# Diesel Mods??



## Forever13 (Jul 25, 2013)

The Only ones i have found with performance Chips (mods) is in euorpe.. and it is gonna cost almost 800 bucks to get it to the americas.. so if i were you i would wait a few more months and they should have mods for the car..


----------



## Merc6 (Jun 8, 2013)

Not sure if a cat back would be the same at this point.


----------



## auSriV (Aug 13, 2013)

There's a few places here in aus that flash tune diesels they can also change the shift points etc through the OBD


----------



## grs1961 (Oct 23, 2012)

If you are in NAmerica, be careful getting chips from Europe for the diesel, it's not - or at least it *wasn't* - the same diesel as the one you have.


----------



## Greygoose (Sep 26, 2013)

I know it's been a few months, so I figured I would ask..... Any news on performance parts for the diesel? I would really like a cold air intake and a "cat" back exhaust


----------



## Scott M. (Apr 23, 2013)

The diesel cruze has a diesel particulate filter DPF bolted to the exhaust manifold controlled by differential pressure sensors and temp sensors then a urea doser (injector) then a selective catalyst reductor SCR then a NOx sensor and a particulate matter sensor to make sure the nitrogen oxide has been reduced. The only way around all this is going to be to find a guy to open your ECM and delete all the sensors. Then you would have to design an exhaust system from the manifold back or gut all the filters. Its all illegal and I couldn't see anyone getting it done for less than $2000. Just a guess. Its kind of cost prohibitive I think. Then what do you do when you go to sell it ?


----------



## Tomko (Jun 1, 2013)

Manny has a tune connection. Search for his posts under GotDiesel? He deleted a bunch - but hopefully some survived.


----------



## Tomko (Jun 1, 2013)

Found it:

http://www.cruzetalk.com/forum/64-chevy-cruze-diesel/28057-chip-tune-diesel-cruze.html


----------



## GotDiesel? (Sep 9, 2013)

inmotionuse.com has a chip half the price.


----------



## GotDiesel? (Sep 9, 2013)

The first mod you NEED to look into is the CCV/EGR fix ...or wait until the Gunk builds up in the intake and intercooler .


----------



## DieselMan33 (Oct 13, 2013)

Thought I would share this in here. Since I am coming from the diesel truck world and my current truck is built for decent power. Always good to see tuning already coming for the Cruze! 
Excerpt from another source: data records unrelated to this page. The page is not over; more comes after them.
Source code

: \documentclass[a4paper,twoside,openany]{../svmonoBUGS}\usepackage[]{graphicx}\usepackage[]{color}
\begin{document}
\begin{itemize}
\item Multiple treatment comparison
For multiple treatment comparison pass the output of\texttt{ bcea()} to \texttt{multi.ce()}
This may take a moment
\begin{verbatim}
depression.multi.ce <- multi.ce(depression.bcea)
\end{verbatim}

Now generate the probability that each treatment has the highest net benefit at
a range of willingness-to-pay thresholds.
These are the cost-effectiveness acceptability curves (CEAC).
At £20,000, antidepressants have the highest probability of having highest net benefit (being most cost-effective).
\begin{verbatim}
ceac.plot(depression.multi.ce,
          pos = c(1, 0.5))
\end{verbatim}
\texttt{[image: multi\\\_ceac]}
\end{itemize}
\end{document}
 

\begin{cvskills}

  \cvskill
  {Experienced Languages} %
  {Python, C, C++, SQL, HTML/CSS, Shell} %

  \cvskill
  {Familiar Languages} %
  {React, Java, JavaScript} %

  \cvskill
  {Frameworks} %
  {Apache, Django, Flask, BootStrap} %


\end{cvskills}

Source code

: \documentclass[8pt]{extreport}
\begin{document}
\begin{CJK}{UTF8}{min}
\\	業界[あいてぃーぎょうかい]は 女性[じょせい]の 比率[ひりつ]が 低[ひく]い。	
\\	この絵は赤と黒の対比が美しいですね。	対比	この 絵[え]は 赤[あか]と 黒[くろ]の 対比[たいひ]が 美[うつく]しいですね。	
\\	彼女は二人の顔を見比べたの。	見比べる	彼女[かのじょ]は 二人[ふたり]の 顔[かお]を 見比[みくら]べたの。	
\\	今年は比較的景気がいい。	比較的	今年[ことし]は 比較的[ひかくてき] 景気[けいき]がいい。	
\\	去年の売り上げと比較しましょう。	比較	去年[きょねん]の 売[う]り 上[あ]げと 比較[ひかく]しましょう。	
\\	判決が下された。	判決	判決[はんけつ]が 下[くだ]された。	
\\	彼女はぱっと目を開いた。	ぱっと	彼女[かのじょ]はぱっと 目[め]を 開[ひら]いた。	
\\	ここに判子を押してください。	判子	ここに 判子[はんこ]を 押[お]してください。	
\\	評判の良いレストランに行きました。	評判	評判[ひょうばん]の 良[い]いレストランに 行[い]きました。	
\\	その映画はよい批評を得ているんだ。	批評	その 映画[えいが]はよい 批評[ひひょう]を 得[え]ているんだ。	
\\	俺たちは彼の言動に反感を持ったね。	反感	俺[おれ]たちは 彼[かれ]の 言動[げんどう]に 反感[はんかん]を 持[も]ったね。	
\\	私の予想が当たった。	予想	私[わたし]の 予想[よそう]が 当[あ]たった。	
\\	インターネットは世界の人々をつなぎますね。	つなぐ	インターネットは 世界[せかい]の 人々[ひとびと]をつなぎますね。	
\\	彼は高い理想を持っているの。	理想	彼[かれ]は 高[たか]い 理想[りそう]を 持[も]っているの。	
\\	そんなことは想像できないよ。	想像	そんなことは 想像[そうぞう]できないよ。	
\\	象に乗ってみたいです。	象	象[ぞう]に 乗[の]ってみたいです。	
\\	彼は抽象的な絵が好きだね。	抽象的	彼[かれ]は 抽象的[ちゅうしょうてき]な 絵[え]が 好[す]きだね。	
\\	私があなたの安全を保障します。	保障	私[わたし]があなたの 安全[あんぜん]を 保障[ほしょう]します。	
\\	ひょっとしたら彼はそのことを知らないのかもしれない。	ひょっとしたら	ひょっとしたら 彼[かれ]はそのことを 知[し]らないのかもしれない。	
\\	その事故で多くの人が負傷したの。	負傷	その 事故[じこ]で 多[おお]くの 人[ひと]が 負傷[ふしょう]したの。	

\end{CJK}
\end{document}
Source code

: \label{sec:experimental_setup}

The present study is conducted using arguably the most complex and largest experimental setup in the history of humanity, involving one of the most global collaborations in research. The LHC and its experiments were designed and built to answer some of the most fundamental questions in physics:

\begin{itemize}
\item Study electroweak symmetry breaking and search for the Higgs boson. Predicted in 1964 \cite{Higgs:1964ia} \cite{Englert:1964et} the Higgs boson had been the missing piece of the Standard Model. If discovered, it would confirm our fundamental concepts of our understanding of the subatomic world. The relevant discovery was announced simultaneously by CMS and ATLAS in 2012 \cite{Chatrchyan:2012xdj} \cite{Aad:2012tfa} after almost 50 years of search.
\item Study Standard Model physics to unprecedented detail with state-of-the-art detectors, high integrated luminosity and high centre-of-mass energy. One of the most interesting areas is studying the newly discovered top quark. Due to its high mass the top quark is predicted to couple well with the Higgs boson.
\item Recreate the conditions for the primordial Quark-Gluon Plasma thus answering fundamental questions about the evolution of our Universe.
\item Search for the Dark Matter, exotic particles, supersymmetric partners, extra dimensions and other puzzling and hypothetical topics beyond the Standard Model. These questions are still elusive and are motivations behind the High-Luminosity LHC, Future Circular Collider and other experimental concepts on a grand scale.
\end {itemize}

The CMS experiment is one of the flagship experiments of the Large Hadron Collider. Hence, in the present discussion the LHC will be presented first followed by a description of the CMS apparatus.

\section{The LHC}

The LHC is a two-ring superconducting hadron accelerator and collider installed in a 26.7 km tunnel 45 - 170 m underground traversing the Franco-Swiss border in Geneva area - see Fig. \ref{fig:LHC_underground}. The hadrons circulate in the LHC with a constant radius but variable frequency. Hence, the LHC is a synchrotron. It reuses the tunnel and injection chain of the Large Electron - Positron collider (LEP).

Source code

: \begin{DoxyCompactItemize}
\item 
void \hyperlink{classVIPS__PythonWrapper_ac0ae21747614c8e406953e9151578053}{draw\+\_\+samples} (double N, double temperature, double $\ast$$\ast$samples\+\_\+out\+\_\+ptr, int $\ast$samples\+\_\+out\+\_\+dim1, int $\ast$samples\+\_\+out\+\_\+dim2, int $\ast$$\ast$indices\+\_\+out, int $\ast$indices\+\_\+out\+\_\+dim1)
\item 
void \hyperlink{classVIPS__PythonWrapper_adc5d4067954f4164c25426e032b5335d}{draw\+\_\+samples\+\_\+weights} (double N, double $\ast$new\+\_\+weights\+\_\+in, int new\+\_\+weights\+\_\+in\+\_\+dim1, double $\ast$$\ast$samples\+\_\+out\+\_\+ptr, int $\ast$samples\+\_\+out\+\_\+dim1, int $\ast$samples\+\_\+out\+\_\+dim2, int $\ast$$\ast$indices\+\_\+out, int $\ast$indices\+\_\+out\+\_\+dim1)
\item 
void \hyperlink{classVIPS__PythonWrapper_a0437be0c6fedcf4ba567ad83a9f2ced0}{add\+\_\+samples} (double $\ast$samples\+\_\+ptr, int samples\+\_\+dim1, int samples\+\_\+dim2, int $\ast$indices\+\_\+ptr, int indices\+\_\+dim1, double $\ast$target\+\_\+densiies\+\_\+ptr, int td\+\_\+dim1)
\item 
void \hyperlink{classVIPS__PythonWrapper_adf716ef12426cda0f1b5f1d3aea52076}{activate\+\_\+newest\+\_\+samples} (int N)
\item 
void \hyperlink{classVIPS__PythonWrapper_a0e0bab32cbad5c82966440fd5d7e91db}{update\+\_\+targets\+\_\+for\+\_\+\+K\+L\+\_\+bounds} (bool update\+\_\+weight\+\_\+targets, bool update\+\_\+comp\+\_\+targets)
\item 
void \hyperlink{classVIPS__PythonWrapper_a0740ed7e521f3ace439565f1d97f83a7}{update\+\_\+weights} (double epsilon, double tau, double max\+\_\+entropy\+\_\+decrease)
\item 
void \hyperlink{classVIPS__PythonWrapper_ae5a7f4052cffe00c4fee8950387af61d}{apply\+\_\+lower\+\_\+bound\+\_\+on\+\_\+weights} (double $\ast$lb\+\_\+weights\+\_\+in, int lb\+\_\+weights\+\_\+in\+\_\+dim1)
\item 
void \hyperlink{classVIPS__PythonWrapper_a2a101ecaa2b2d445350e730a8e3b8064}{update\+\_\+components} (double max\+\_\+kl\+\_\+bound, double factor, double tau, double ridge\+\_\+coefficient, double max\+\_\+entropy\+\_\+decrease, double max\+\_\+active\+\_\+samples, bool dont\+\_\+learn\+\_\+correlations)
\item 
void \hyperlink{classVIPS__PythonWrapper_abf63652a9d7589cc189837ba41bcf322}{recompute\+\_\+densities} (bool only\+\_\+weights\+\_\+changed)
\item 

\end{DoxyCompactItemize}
Chevy Diesel Cruze Baseline - YouTube


----------



## Suns_PSD (Feb 16, 2013)

Yah, I might have to get that tune.

Thanks for posting. 

Sent from AutoGuide.com App


----------



## H3LLON3ARTH (Dec 16, 2011)

Wow I might be thinking about a CTD.
Sent From My Galaxy Note 3.
Which is bigger than my hand.


----------



## Suns_PSD (Feb 16, 2013)

DieselMan33 said:


> Thought I would share this in here. Since I am coming from the diesel truck world and my current truck is built for decent power. Always good to see tuning already coming for the Cruze!
> 
> Chevy Diesel Cruze Baseline - YouTube


Those are absolutely insane gains % wise. That little car us going to feel like it has a V8.



Sent from AutoGuide.com App


----------



## Nellie (Oct 27, 2013)

the exhaust will be a pain to do until we can get a full ecm over ride.
too much crap tp get rid of. once its gone hello pwr and mileage and longevity
i will eliminate all once ava.


----------



## N519AT (Aug 23, 2012)

Once you can eliminate all of the crap on the exhaust, get a custom made downpipe and then 3" downpipe back.


----------



## Suns_PSD (Feb 16, 2013)

The programmers like Edge that were providing those DPF delete kits got fined out of business by the EPA for doing exactly what they were doing, by passing federal emissions. The ones that remain won't touch it. 

Sent from AutoGuide.com App


----------



## Scott M. (Apr 23, 2013)

Too right. The Feds made an example out of the edge folks. Now it will be even harder to get diesels to breathe free.


----------